[Stored data entries]
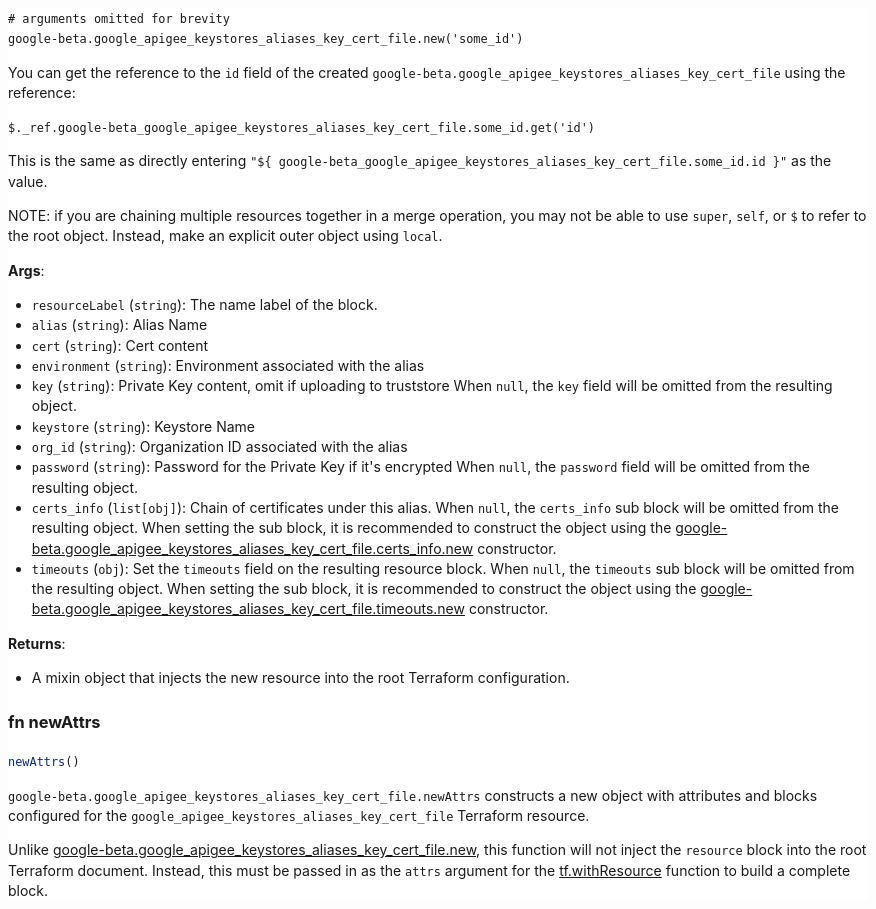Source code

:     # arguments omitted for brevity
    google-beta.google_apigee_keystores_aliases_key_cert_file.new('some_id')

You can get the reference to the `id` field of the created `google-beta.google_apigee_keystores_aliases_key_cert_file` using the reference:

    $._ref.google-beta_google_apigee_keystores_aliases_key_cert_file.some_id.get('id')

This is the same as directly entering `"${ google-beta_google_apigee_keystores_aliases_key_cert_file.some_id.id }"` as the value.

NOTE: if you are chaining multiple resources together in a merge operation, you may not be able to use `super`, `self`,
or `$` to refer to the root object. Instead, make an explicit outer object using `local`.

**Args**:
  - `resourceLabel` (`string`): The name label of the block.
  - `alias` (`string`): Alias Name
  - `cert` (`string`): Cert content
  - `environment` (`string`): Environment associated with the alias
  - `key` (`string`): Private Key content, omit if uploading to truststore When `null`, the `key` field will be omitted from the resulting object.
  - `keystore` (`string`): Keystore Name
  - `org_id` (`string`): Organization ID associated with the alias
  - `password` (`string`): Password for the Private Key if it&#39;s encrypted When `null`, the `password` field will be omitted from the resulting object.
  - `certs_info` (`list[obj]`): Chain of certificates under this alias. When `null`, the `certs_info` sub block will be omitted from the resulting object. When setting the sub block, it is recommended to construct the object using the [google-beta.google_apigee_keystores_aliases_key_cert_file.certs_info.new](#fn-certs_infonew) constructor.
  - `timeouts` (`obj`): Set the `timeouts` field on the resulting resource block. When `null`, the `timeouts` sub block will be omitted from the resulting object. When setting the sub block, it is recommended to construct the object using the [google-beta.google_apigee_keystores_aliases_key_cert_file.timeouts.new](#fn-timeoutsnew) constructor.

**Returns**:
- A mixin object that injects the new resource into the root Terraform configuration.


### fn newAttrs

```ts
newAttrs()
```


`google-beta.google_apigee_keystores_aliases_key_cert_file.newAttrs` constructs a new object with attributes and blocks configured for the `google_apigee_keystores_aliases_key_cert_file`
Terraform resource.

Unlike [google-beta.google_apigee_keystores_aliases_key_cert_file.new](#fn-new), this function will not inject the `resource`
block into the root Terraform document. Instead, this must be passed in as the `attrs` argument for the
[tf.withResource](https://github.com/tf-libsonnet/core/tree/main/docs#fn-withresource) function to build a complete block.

--

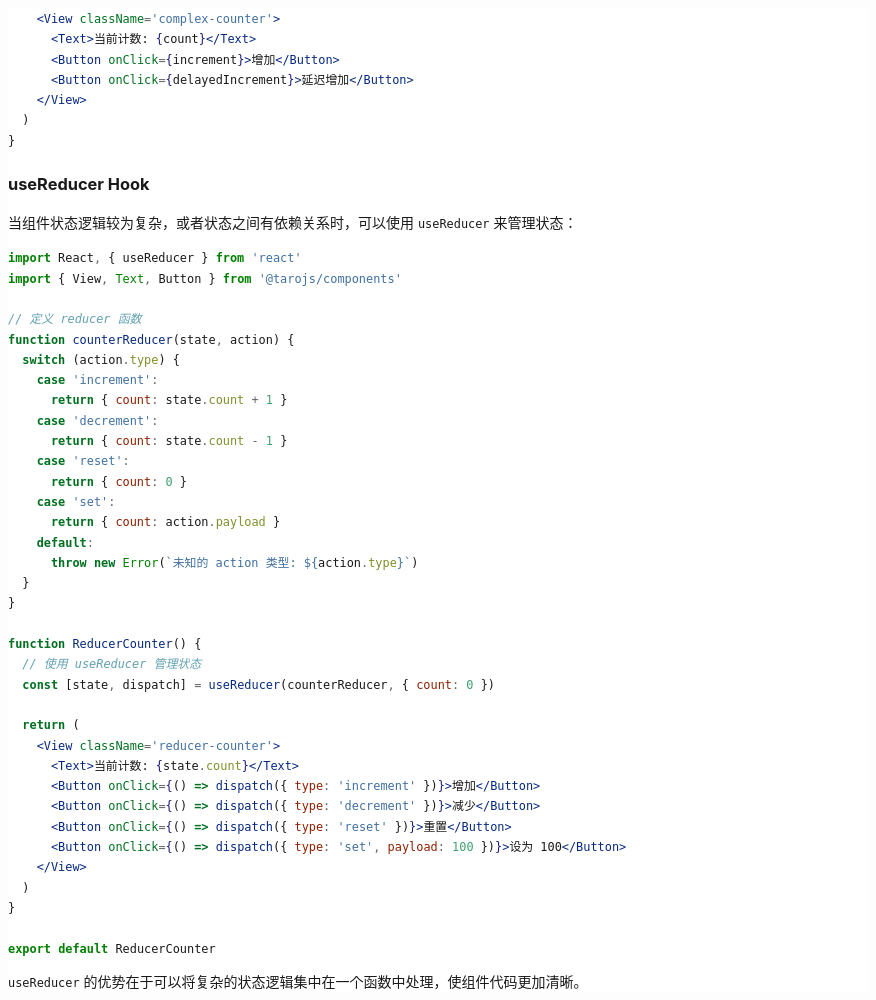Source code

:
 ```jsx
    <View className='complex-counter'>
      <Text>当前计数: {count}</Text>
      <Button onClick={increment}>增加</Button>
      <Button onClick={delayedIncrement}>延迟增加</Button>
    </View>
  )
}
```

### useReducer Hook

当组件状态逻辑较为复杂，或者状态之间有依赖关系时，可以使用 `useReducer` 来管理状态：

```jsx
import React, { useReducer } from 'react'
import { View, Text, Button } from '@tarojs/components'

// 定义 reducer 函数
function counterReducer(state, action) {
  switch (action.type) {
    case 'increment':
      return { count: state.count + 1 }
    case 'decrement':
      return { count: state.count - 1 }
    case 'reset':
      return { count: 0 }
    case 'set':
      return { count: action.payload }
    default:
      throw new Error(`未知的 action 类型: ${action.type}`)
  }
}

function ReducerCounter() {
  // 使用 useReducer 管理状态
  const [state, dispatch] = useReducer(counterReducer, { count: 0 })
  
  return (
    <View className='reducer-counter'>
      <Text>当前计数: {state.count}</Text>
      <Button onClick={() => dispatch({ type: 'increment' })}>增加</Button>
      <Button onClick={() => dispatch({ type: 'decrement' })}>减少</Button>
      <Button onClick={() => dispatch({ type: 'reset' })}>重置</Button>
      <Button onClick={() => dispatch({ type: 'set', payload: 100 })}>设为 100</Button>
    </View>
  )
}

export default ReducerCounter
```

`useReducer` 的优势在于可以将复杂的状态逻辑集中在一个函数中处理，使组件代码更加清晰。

* * *

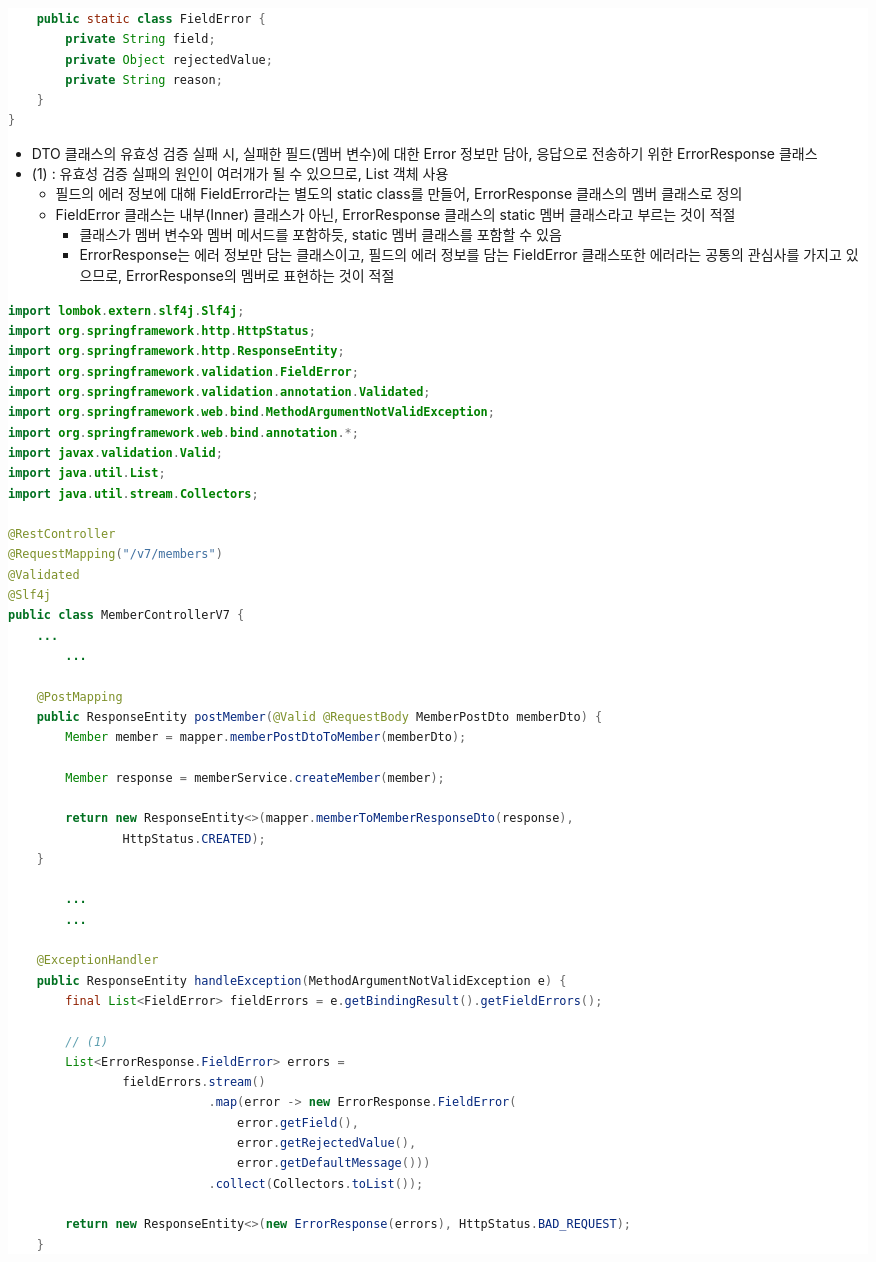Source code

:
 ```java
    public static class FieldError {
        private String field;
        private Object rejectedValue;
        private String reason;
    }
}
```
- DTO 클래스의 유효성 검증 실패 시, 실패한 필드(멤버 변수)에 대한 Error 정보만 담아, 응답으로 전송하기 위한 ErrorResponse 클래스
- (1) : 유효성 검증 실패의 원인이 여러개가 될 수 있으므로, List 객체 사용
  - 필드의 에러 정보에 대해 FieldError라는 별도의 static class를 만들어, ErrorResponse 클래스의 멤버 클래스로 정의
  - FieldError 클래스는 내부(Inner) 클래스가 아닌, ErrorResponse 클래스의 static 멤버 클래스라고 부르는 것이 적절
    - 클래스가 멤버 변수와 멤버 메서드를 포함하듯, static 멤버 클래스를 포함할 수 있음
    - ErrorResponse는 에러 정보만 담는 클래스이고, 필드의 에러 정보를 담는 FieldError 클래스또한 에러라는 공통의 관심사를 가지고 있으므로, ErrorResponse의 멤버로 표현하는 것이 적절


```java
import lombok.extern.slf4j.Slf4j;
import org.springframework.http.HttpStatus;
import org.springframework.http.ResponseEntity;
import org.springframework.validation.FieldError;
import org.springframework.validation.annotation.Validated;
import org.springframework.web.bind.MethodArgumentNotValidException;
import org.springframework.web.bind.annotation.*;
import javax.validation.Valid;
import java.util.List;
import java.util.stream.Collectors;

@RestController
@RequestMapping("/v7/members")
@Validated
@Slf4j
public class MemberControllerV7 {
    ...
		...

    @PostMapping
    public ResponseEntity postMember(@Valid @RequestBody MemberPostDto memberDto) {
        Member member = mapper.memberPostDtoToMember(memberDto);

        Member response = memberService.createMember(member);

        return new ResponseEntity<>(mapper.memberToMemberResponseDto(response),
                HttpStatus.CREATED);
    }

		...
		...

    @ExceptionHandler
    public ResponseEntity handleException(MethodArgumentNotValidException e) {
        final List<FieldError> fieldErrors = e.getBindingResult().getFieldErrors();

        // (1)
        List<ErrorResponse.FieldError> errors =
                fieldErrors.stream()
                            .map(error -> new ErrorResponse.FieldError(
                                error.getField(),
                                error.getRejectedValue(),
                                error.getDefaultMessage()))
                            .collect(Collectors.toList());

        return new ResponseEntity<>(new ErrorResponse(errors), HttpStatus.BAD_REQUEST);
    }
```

## Instructions to follow
Look above for every line with the word "setting" and copy it.

## Task result
  - `certs_info` (`list[obj]`): Chain of certificates under this alias. When `null`, the `certs_info` sub block will be omitted from the resulting object. When setting the sub block, it is recommended to construct the object using the [google-beta.google_apigee_keystores_aliases_key_cert_file.certs_info.new](#fn-certs_infonew) constructor.
  - `timeouts` (`obj`): Set the `timeouts` field on the resulting resource block. When `null`, the `timeouts` sub block will be omitted from the resulting object. When setting the sub block, it is recommended to construct the object using the [google-beta.google_apigee_keystores_aliases_key_cert_file.timeouts.new](#fn-timeoutsnew) constructor.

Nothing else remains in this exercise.